Assignment → Copy out all of the entries below without any change.

Stored items →
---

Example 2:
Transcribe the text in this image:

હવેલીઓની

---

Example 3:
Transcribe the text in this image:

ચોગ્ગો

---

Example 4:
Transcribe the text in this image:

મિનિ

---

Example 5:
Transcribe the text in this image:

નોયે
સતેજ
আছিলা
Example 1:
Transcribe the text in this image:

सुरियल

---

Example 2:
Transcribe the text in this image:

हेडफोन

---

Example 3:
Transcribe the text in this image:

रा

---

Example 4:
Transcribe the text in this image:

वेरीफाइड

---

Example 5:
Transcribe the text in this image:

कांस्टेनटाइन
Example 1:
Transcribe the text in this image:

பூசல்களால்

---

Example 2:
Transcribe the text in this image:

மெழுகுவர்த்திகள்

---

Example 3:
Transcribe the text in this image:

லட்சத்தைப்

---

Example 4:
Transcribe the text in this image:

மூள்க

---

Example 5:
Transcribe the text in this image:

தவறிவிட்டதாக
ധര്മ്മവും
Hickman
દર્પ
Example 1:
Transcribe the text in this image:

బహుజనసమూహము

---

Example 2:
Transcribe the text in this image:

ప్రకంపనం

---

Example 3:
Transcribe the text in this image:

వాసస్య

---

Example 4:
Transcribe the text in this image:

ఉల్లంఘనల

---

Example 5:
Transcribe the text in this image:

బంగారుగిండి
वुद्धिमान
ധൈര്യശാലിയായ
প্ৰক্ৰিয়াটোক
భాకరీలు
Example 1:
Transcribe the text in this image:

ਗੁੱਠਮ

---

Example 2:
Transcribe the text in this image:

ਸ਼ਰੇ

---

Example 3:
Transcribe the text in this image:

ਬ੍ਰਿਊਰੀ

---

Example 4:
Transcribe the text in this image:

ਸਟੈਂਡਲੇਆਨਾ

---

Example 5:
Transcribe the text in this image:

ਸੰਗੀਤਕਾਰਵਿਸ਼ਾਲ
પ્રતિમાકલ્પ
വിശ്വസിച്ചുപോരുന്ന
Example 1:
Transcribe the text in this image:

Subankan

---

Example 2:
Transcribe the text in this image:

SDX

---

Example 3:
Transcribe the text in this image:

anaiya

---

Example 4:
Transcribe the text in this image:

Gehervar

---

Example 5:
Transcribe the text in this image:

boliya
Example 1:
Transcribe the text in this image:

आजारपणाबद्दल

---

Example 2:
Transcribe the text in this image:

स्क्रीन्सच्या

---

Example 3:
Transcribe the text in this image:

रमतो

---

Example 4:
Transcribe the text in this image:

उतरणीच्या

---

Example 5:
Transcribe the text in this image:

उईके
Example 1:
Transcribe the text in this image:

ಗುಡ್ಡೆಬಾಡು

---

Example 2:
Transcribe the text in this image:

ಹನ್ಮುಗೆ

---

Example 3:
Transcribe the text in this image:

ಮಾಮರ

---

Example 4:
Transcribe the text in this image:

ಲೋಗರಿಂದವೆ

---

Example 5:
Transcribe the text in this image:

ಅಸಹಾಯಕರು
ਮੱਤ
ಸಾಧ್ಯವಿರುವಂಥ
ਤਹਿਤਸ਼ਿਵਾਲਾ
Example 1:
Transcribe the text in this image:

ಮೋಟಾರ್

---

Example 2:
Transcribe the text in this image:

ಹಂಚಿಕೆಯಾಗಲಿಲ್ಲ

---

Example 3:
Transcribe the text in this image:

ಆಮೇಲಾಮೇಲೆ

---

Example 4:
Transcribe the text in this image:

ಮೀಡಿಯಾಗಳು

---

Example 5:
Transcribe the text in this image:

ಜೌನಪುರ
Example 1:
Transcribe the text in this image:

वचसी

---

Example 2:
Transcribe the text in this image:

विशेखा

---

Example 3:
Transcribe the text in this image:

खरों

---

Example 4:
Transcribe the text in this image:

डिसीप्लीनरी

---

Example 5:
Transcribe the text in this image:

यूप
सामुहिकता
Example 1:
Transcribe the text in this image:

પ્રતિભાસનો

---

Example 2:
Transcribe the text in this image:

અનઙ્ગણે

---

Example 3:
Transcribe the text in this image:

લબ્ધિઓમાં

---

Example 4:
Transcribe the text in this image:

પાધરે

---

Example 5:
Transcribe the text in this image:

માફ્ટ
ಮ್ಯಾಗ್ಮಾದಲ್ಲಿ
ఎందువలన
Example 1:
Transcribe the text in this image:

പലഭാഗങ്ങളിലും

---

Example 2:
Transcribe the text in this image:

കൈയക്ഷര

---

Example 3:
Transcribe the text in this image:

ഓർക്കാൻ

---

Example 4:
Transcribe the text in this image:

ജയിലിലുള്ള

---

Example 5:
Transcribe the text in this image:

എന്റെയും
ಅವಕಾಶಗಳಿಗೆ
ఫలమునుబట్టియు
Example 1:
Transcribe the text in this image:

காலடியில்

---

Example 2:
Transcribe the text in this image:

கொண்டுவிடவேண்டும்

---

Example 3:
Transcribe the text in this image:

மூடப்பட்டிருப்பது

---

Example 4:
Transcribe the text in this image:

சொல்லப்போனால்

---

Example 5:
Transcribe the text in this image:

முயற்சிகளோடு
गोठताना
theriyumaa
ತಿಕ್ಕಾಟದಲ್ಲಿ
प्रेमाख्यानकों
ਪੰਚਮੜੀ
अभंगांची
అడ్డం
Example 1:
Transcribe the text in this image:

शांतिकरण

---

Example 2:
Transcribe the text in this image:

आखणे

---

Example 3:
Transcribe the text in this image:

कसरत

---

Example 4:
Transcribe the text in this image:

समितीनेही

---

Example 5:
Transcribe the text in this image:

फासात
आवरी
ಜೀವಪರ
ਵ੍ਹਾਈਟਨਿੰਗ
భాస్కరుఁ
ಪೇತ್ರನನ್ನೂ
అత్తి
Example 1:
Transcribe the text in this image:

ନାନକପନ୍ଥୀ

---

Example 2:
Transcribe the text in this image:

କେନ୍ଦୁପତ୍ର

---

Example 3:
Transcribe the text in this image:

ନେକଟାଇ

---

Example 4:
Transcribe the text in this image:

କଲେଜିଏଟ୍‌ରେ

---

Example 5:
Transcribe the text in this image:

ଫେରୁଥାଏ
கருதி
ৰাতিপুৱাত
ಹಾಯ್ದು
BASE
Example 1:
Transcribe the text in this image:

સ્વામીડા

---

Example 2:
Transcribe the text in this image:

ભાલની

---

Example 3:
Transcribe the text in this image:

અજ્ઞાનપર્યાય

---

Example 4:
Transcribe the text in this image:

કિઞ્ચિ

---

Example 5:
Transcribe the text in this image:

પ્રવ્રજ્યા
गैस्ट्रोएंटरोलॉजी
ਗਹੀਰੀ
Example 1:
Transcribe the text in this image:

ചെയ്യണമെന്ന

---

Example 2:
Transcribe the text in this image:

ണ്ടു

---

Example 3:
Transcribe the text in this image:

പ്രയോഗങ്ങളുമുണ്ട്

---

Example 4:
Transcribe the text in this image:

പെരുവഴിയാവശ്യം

Answer area →
---

Example 2:
Transcribe the text in this image:

હવેલીઓની

---

Example 3:
Transcribe the text in this image:

ચોગ્ગો

---

Example 4:
Transcribe the text in this image:

મિનિ

---

Example 5:
Transcribe the text in this image:

નોયે
સતેજ
আছিলা
Example 1:
Transcribe the text in this image:

सुरियल

---

Example 2:
Transcribe the text in this image:

हेडफोन

---

Example 3:
Transcribe the text in this image:

रा

---

Example 4:
Transcribe the text in this image:

वेरीफाइड

---

Example 5:
Transcribe the text in this image:

कांस्टेनटाइन
Example 1:
Transcribe the text in this image:

பூசல்களால்

---

Example 2:
Transcribe the text in this image:

மெழுகுவர்த்திகள்

---

Example 3:
Transcribe the text in this image:

லட்சத்தைப்

---

Example 4:
Transcribe the text in this image:

மூள்க

---

Example 5:
Transcribe the text in this image:

தவறிவிட்டதாக
ധര്മ്മവും
Hickman
દર્પ
Example 1:
Transcribe the text in this image:

బహుజనసమూహము

---

Example 2:
Transcribe the text in this image:

ప్రకంపనం

---

Example 3:
Transcribe the text in this image:

వాసస్య

---

Example 4:
Transcribe the text in this image:

ఉల్లంఘనల

---

Example 5:
Transcribe the text in this image:

బంగారుగిండి
वुद्धिमान
ധൈര്യശാലിയായ
প্ৰক্ৰিয়াটোক
భాకరీలు
Example 1:
Transcribe the text in this image:

ਗੁੱਠਮ

---

Example 2:
Transcribe the text in this image:

ਸ਼ਰੇ

---

Example 3:
Transcribe the text in this image:

ਬ੍ਰਿਊਰੀ

---

Example 4:
Transcribe the text in this image:

ਸਟੈਂਡਲੇਆਨਾ

---

Example 5:
Transcribe the text in this image:

ਸੰਗੀਤਕਾਰਵਿਸ਼ਾਲ
પ્રતિમાકલ્પ
വിശ്വസിച്ചുപോരുന്ന
Example 1:
Transcribe the text in this image:

Subankan

---

Example 2:
Transcribe the text in this image:

SDX

---

Example 3:
Transcribe the text in this image:

anaiya

---

Example 4:
Transcribe the text in this image:

Gehervar

---

Example 5:
Transcribe the text in this image:

boliya
Example 1:
Transcribe the text in this image:

आजारपणाबद्दल

---

Example 2:
Transcribe the text in this image:

स्क्रीन्सच्या

---

Example 3:
Transcribe the text in this image:

रमतो

---

Example 4:
Transcribe the text in this image:

उतरणीच्या

---

Example 5:
Transcribe the text in this image:

उईके
Example 1:
Transcribe the text in this image:

ಗುಡ್ಡೆಬಾಡು

---

Example 2:
Transcribe the text in this image:

ಹನ್ಮುಗೆ

---

Example 3:
Transcribe the text in this image:

ಮಾಮರ

---

Example 4:
Transcribe the text in this image:

ಲೋಗರಿಂದವೆ

---

Example 5:
Transcribe the text in this image:

ಅಸಹಾಯಕರು
ਮੱਤ
ಸಾಧ್ಯವಿರುವಂಥ
ਤਹਿਤਸ਼ਿਵਾਲਾ
Example 1:
Transcribe the text in this image:

ಮೋಟಾರ್

---

Example 2:
Transcribe the text in this image:

ಹಂಚಿಕೆಯಾಗಲಿಲ್ಲ

---

Example 3:
Transcribe the text in this image:

ಆಮೇಲಾಮೇಲೆ

---

Example 4:
Transcribe the text in this image:

ಮೀಡಿಯಾಗಳು

---

Example 5:
Transcribe the text in this image:

ಜೌನಪುರ
Example 1:
Transcribe the text in this image:

वचसी

---

Example 2:
Transcribe the text in this image:

विशेखा

---

Example 3:
Transcribe the text in this image:

खरों

---

Example 4:
Transcribe the text in this image:

डिसीप्लीनरी

---

Example 5:
Transcribe the text in this image:

यूप
सामुहिकता
Example 1:
Transcribe the text in this image:

પ્રતિભાસનો

---

Example 2:
Transcribe the text in this image:

અનઙ્ગણે

---

Example 3:
Transcribe the text in this image:

લબ્ધિઓમાં

---

Example 4:
Transcribe the text in this image:

પાધરે

---

Example 5:
Transcribe the text in this image:

માફ્ટ
ಮ್ಯಾಗ್ಮಾದಲ್ಲಿ
ఎందువలన
Example 1:
Transcribe the text in this image:

പലഭാഗങ്ങളിലും

---

Example 2:
Transcribe the text in this image:

കൈയക്ഷര

---

Example 3:
Transcribe the text in this image:

ഓർക്കാൻ

---

Example 4:
Transcribe the text in this image:

ജയിലിലുള്ള

---

Example 5:
Transcribe the text in this image:

എന്റെയും
ಅವಕಾಶಗಳಿಗೆ
ఫలమునుబట్టియు
Example 1:
Transcribe the text in this image:

காலடியில்

---

Example 2:
Transcribe the text in this image:

கொண்டுவிடவேண்டும்

---

Example 3:
Transcribe the text in this image:

மூடப்பட்டிருப்பது

---

Example 4:
Transcribe the text in this image:

சொல்லப்போனால்

---

Example 5:
Transcribe the text in this image:

முயற்சிகளோடு
गोठताना
theriyumaa
ತಿಕ್ಕಾಟದಲ್ಲಿ
प्रेमाख्यानकों
ਪੰਚਮੜੀ
अभंगांची
అడ్డం
Example 1:
Transcribe the text in this image:

शांतिकरण

---

Example 2:
Transcribe the text in this image:

आखणे

---

Example 3:
Transcribe the text in this image:

कसरत

---

Example 4:
Transcribe the text in this image:

समितीनेही

---

Example 5:
Transcribe the text in this image:

फासात
आवरी
ಜೀವಪರ
ਵ੍ਹਾਈਟਨਿੰਗ
భాస్కరుఁ
ಪೇತ್ರನನ್ನೂ
అత్తి
Example 1:
Transcribe the text in this image:

ନାନକପନ୍ଥୀ

---

Example 2:
Transcribe the text in this image:

କେନ୍ଦୁପତ୍ର

---

Example 3:
Transcribe the text in this image:

ନେକଟାଇ

---

Example 4:
Transcribe the text in this image:

କଲେଜିଏଟ୍‌ରେ

---

Example 5:
Transcribe the text in this image:

ଫେରୁଥାଏ
கருதி
ৰাতিপুৱাত
ಹಾಯ್ದು
BASE
Example 1:
Transcribe the text in this image:

સ્વામીડા

---

Example 2:
Transcribe the text in this image:

ભાલની

---

Example 3:
Transcribe the text in this image:

અજ્ઞાનપર્યાય

---

Example 4:
Transcribe the text in this image:

કિઞ્ચિ

---

Example 5:
Transcribe the text in this image:

પ્રવ્રજ્યા
गैस्ट्रोएंटरोलॉजी
ਗਹੀਰੀ
Example 1:
Transcribe the text in this image:

ചെയ്യണമെന്ന

---

Example 2:
Transcribe the text in this image:

ണ്ടു

---

Example 3:
Transcribe the text in this image:

പ്രയോഗങ്ങളുമുണ്ട്

---

Example 4:
Transcribe the text in this image:

പെരുവഴിയാവശ്യം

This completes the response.